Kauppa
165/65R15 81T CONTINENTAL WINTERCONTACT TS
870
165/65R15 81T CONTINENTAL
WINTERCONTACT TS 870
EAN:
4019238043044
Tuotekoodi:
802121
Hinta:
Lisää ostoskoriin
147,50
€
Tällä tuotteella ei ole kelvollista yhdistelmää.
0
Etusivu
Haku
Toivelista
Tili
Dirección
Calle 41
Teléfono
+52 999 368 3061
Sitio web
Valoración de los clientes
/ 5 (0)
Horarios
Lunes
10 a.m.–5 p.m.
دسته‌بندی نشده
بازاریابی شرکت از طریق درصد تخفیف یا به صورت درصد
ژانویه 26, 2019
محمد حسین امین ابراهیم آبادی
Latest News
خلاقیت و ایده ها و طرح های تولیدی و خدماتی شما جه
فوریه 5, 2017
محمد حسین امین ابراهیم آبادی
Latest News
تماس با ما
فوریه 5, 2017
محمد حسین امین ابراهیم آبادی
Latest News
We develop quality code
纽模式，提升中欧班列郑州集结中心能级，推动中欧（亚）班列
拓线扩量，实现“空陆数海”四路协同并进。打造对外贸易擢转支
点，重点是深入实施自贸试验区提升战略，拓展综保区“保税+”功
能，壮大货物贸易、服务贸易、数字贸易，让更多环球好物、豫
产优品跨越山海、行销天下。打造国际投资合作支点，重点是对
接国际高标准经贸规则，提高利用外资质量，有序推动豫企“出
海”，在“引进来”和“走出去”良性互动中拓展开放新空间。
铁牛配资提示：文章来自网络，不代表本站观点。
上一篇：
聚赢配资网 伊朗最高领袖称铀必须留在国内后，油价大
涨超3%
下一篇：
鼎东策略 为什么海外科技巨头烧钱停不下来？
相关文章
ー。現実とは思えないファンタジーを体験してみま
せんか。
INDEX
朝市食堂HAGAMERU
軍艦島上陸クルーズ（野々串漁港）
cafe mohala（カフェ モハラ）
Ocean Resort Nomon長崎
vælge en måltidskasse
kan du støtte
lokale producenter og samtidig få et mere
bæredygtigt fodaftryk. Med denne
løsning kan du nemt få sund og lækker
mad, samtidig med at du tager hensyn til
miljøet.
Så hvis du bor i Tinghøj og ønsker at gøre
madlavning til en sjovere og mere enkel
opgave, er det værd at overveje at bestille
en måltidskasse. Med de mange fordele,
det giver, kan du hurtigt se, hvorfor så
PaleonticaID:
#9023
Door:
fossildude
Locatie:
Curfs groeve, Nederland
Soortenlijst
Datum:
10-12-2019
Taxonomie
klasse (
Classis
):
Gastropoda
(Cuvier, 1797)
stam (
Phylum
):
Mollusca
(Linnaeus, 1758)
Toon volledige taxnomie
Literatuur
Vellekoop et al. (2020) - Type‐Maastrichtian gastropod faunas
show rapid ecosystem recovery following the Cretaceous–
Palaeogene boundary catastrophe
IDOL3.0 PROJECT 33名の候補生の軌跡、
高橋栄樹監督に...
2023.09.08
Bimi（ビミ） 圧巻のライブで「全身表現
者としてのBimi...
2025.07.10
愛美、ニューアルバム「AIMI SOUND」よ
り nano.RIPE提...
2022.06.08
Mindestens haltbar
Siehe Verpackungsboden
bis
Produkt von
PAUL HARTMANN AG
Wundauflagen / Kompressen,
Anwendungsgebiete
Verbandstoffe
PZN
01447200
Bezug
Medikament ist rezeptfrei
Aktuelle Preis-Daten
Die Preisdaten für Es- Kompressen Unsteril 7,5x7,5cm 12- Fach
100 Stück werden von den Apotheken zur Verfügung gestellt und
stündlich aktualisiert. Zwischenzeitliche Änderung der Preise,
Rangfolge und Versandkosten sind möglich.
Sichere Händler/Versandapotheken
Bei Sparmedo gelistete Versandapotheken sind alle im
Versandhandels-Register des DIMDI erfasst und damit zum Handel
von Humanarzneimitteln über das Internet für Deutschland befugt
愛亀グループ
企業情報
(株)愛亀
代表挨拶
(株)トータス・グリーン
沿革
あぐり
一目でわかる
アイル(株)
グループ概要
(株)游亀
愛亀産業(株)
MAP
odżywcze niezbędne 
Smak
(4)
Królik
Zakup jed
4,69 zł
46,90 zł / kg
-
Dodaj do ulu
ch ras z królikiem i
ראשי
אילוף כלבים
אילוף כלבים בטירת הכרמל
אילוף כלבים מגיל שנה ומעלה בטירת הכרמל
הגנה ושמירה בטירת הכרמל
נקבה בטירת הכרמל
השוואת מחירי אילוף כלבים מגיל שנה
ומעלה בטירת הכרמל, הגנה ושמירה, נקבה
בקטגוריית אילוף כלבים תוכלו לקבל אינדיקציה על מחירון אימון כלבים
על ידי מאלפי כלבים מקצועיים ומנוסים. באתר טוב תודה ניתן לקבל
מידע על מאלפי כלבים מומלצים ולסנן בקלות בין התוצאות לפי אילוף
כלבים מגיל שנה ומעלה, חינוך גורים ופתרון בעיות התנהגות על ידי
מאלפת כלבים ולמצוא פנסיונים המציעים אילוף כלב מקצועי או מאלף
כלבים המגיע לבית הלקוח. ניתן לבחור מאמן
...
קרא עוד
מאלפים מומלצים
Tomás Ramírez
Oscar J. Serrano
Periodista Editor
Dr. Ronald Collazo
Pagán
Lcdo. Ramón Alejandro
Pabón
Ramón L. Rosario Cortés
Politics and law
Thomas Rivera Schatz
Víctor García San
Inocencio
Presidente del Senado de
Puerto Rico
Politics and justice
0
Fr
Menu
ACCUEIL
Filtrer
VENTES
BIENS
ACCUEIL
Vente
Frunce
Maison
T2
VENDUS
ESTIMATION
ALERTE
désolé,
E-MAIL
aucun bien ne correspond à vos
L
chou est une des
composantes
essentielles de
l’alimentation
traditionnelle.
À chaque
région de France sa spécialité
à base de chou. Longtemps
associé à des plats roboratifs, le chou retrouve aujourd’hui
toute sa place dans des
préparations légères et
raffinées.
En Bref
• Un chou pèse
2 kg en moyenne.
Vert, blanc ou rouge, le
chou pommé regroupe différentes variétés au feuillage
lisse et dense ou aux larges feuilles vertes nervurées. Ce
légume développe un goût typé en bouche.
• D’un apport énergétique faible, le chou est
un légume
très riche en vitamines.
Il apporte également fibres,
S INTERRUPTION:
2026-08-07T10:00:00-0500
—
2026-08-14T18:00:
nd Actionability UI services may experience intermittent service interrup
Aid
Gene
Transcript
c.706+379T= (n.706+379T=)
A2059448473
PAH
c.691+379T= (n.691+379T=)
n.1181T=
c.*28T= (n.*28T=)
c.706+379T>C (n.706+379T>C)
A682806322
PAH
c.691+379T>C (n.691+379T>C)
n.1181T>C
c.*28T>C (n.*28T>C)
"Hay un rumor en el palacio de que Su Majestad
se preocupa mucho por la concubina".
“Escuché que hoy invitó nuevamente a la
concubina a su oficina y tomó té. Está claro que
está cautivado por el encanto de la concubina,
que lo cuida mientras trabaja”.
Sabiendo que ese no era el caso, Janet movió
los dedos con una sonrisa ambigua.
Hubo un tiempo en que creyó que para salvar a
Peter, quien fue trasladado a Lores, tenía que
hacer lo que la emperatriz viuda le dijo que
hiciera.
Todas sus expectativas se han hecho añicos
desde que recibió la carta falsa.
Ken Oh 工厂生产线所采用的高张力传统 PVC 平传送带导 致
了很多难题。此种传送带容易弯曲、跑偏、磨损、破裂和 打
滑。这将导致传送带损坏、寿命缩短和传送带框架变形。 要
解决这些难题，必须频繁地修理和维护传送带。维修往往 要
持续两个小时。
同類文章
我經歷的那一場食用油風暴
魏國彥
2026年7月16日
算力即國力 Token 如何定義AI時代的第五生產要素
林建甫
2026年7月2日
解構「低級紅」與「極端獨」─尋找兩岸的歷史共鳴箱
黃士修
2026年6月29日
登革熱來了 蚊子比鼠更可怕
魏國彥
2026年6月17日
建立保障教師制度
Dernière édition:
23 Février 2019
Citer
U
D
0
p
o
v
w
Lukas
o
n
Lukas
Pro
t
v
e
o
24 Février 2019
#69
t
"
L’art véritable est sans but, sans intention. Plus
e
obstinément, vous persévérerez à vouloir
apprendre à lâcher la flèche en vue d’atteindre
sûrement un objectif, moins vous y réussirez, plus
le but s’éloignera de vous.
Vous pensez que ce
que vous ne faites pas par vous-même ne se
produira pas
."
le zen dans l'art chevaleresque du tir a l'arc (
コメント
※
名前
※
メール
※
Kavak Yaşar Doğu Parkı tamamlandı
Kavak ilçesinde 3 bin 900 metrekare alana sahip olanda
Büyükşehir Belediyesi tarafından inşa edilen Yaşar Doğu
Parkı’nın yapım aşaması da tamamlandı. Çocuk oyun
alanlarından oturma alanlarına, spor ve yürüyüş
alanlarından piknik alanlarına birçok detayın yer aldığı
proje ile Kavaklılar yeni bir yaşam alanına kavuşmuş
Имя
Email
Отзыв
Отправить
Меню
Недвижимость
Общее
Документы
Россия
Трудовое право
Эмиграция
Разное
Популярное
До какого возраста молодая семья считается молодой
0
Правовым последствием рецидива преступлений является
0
- - - - - - -
## Instructions for the task
Given the data above, transcribe exactly the lines from the one containing "région de France sa spécialité" down to the one containing "c.706+379T= (n.706+379T=)", and no others.

## Reply
région de France sa spécialité
à base de chou. Longtemps
associé à des plats roboratifs, le chou retrouve aujourd’hui
toute sa place dans des
préparations légères et
raffinées.
En Bref
• Un chou pèse
2 kg en moyenne.
Vert, blanc ou rouge, le
chou pommé regroupe différentes variétés au feuillage
lisse et dense ou aux larges feuilles vertes nervurées. Ce
légume développe un goût typé en bouche.
• D’un apport énergétique faible, le chou est
un légume
très riche en vitamines.
Il apporte également fibres,
S INTERRUPTION:
2026-08-07T10:00:00-0500
—
2026-08-14T18:00:
nd Actionability UI services may experience intermittent service interrup
Aid
Gene
Transcript
c.706+379T= (n.706+379T=)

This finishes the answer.